Activity
All entries should be copied exactly; the pictures stay out.

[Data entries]
*** Begin section ***

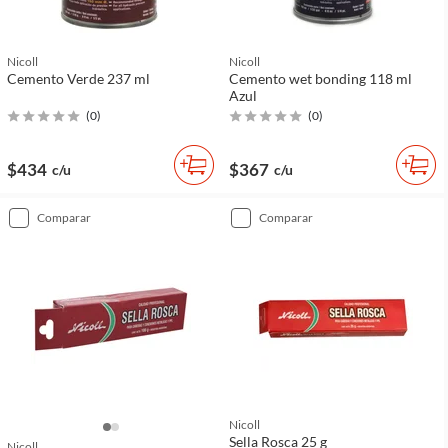
Nicoll
Nicoll
Cemento Verde 237 ml
Cemento wet bonding 118 ml
Azul
(
0
)
(
0
)
$434
$367
c/u
c/u
comparar
comparar
Nicoll
Sella Rosca 25 g
Nicoll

*** End section ***

Answer box
Nicoll
Nicoll
Cemento Verde 237 ml
Cemento wet bonding 118 ml
Azul
(
0
)
(
0
)
$434
$367
c/u
c/u
comparar
comparar
Nicoll
Sella Rosca 25 g
Nicoll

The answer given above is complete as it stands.